Days passed and the investigation continued, as the focus for the detectives remained finding the murder weapon. Mark Schmidt called Brian Lucas and asked if he’d ever heard David talk about owning a shotgun. Brian recalled the dove-hunting conversations he’d had with David, in which David bragged about bagging his limit. But he’d never discussed what type of shotgun he’d used.

Meanwhile, David’s friends and family helped him move his possessions into storage. Among those who volunteered were Clint Stockdick, Kevin’s childhood friend, and his wife, Jenifer. Another was Quinton Harlan. Much of what was in the house was boxed when they got there, and they began carrying David’s possessions to pickup trucks to move to the Uncle Bob’s storage facility, where David had rented a unit. Since he planned to stay with his parents for the near future, it only made sense for him to leave his furniture and other possessions in storage.

That afternoon, Jenifer Stockdick was in the master bedroom gathering boxes. Just being in the room where Belinda died made her uncomfortable. “It was a little eerie,” she’d say. Fingerprint dust covered the walls, and police tape hung across the closet door. Ken Temple had been telling many in Katy that David didn’t own a shotgun, but when Jenifer glanced into an open cardboard box, she saw a box of shotgun shells and a tan hunting vest.
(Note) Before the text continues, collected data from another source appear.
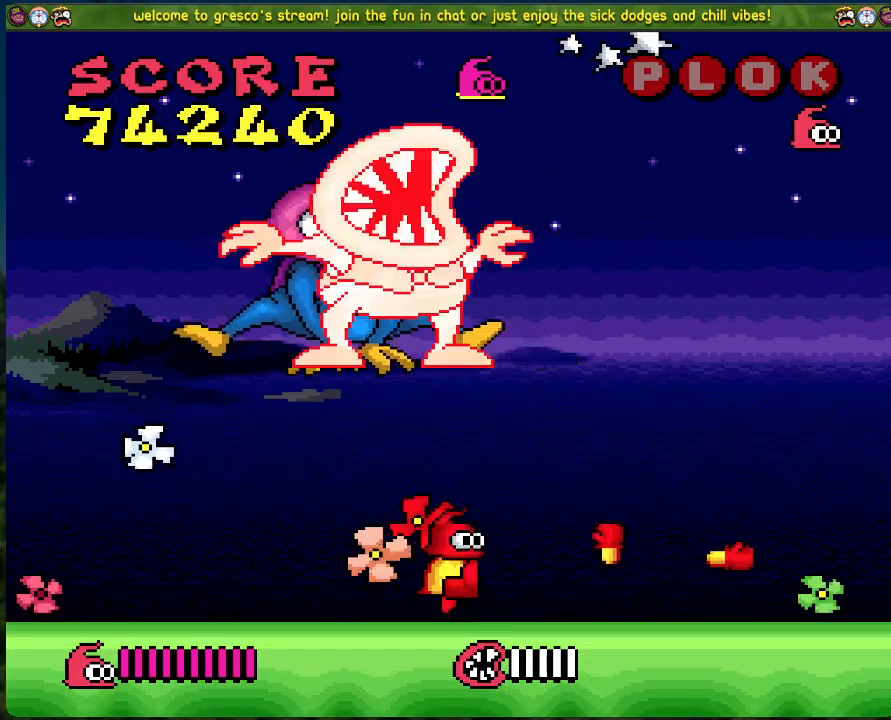
{"buttons": ["DPAD_LEFT"], "left_stick": "center", "events": [[117, "DPAD_RIGHT", "up"], [167, "DPAD_LEFT", "down"], [184, "X", "down"], [250, "DPAD_LEFT", "up"], [284, "X", "up"], [367, "X", "down"], [434, "DPAD_LEFT", "down"], [434, "X", "up"]]}
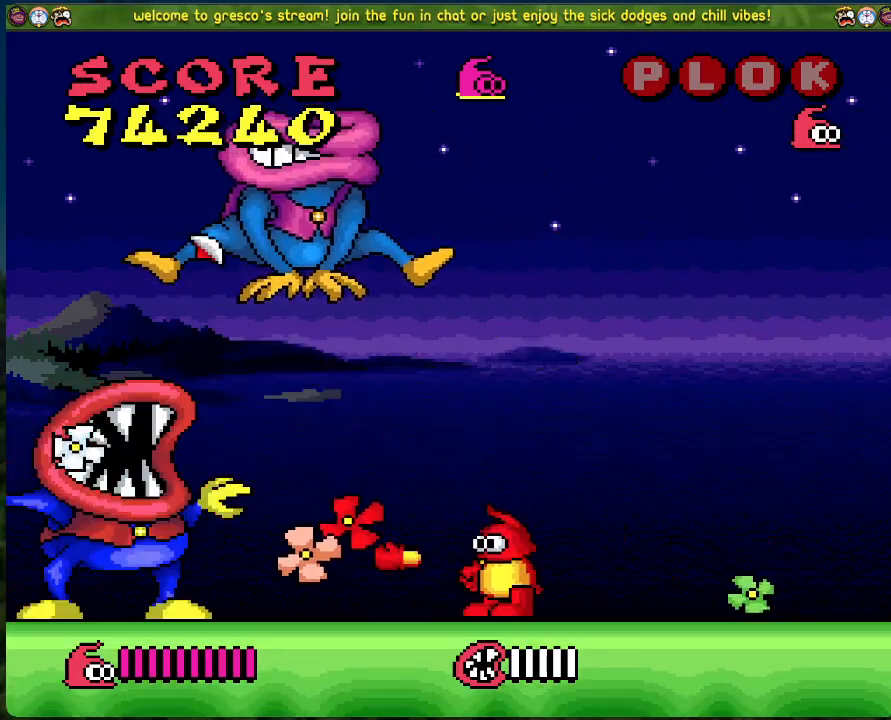
{"buttons": ["DPAD_LEFT"], "left_stick": "center", "events": []}
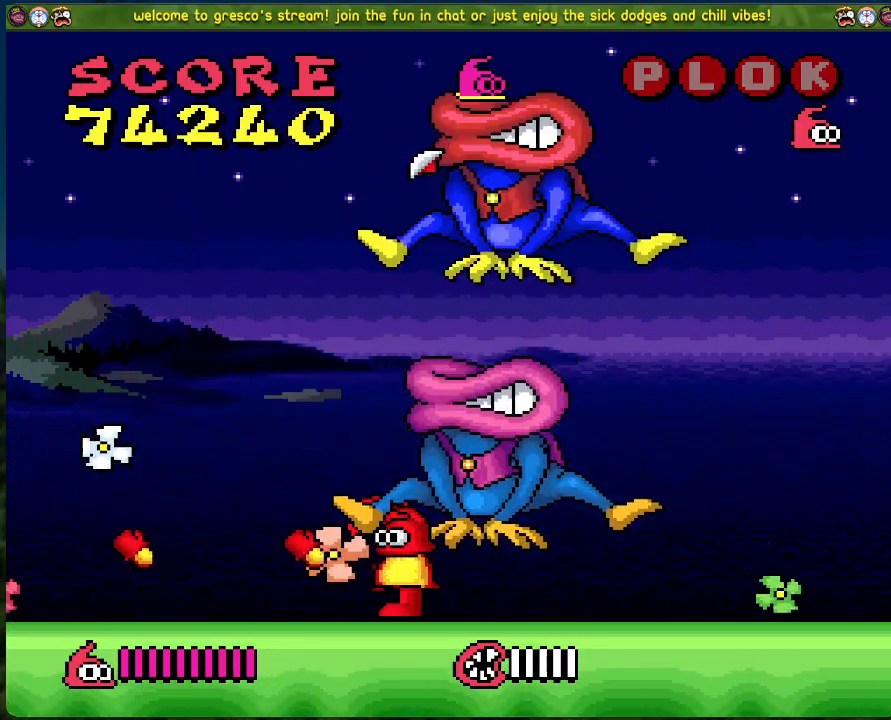
{"buttons": ["X", "DPAD_RIGHT"], "left_stick": "center", "events": [[184, "DPAD_LEFT", "up"], [217, "DPAD_RIGHT", "down"], [267, "X", "down"], [334, "DPAD_RIGHT", "up"], [351, "X", "up"], [418, "X", "down"], [434, "DPAD_RIGHT", "down"]]}
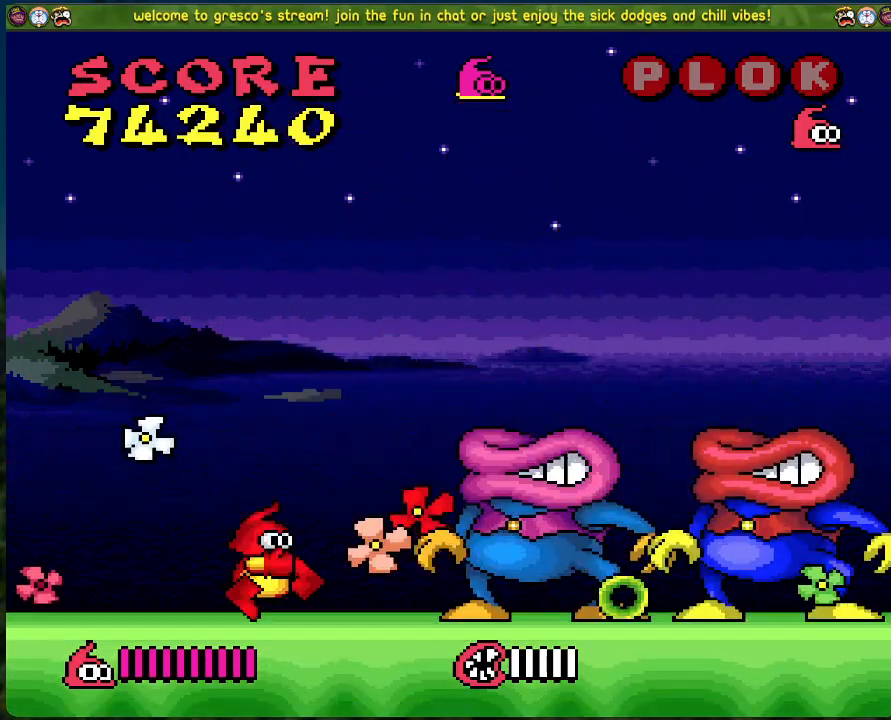
{"buttons": ["X", "DPAD_RIGHT"], "left_stick": "center", "events": [[17, "X", "up"], [301, "X", "down"], [402, "X", "up"], [502, "X", "down"]]}
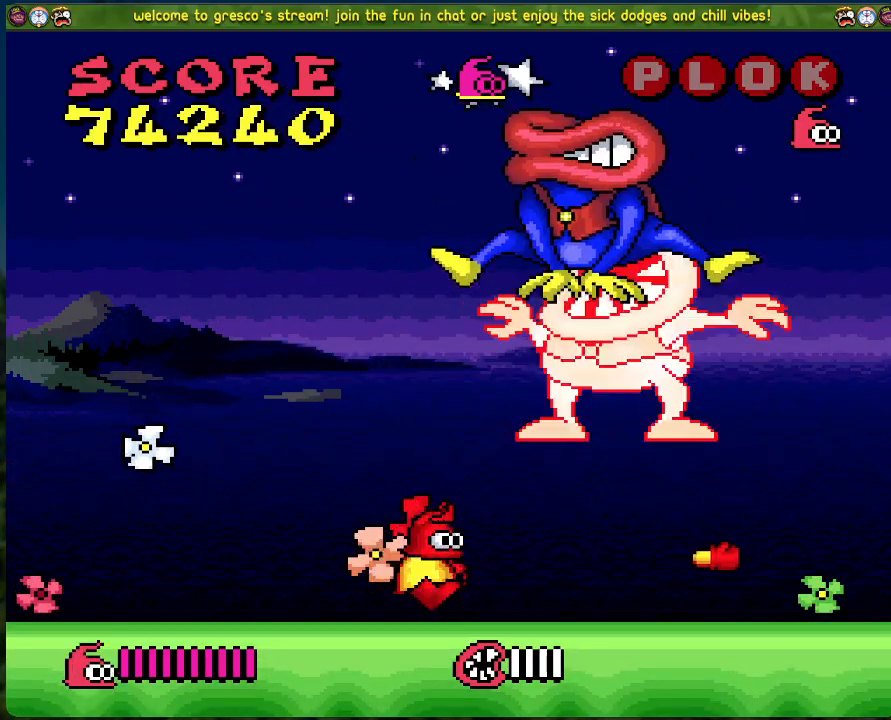
{"buttons": ["X", "DPAD_LEFT"], "left_stick": "center", "events": [[100, "DPAD_LEFT", "down"], [100, "DPAD_RIGHT", "up"], [100, "X", "up"], [184, "X", "down"], [267, "X", "up"], [351, "X", "down"], [451, "X", "up"], [501, "X", "down"]]}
The box was orange and green, and Jenifer heard it rattle, as if not quite full. In the truck, on the way to the storage unit, she told her husband about the discovery. “I felt uncomfortable that I saw that,” she’d say.

Her husband, however, didn’t find it surprising, telling her, “David hunts.”

Quinton Harlan saw that same box with the shotgun shells in the dining room, as he loaded boxes into the trucks. He recognized the box of shells as one he’d seen in the garage a year earlier, when he’d cared for Shaka and needed to get food for the dog. Momentarily taken aback, thinking about David’s denials that he had a shotgun, Quinton quickly buried any misgivings. David, after all, was his friend. Yet Harlan did wonder: if David didn’t own a shotgun, hadn’t in years, the way he was telling everyone who’d listen, why did he still have a box of shotgun shells?